━━━ Items ━━━
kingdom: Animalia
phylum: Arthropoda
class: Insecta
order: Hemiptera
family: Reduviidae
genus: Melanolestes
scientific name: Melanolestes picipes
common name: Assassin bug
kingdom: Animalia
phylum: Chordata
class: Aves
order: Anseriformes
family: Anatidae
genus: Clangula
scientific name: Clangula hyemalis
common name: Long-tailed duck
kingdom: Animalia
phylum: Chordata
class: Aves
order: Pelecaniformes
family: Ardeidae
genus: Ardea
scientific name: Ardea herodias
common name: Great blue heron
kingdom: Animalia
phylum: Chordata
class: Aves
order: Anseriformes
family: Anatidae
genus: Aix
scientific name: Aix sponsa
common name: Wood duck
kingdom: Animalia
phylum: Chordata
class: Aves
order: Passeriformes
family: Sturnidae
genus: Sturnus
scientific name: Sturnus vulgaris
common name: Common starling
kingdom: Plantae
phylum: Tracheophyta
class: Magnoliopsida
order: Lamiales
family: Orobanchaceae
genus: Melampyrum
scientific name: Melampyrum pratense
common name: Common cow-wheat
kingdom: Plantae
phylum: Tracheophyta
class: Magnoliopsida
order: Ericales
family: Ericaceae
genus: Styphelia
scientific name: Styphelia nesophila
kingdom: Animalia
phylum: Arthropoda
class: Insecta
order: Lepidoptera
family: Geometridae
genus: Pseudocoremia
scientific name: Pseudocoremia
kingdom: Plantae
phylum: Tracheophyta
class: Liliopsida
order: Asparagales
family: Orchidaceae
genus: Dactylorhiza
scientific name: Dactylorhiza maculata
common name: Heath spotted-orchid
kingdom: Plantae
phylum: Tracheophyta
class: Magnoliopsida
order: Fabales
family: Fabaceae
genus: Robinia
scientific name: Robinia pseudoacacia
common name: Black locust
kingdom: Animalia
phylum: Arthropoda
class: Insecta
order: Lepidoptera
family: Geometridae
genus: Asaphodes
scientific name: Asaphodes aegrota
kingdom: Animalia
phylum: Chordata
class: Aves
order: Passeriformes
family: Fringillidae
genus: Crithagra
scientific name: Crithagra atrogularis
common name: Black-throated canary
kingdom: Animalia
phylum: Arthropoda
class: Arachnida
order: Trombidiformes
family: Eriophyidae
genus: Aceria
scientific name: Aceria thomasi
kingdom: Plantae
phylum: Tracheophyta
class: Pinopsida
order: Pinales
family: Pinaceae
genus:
━━━
- Work to be completed -
Change "phylum" to "division" in the entries, starting at the line that contains "common name: Black-throated canary" and ending at the last line of the entries, with everything else left the same.

- Exercise result -
common name: Black-throated canary
kingdom: Animalia
division: Arthropoda
class: Arachnida
order: Trombidiformes
family: Eriophyidae
genus: Aceria
scientific name: Aceria thomasi
kingdom: Plantae
division: Tracheophyta
class: Pinopsida
order: Pinales
family: Pinaceae
genus:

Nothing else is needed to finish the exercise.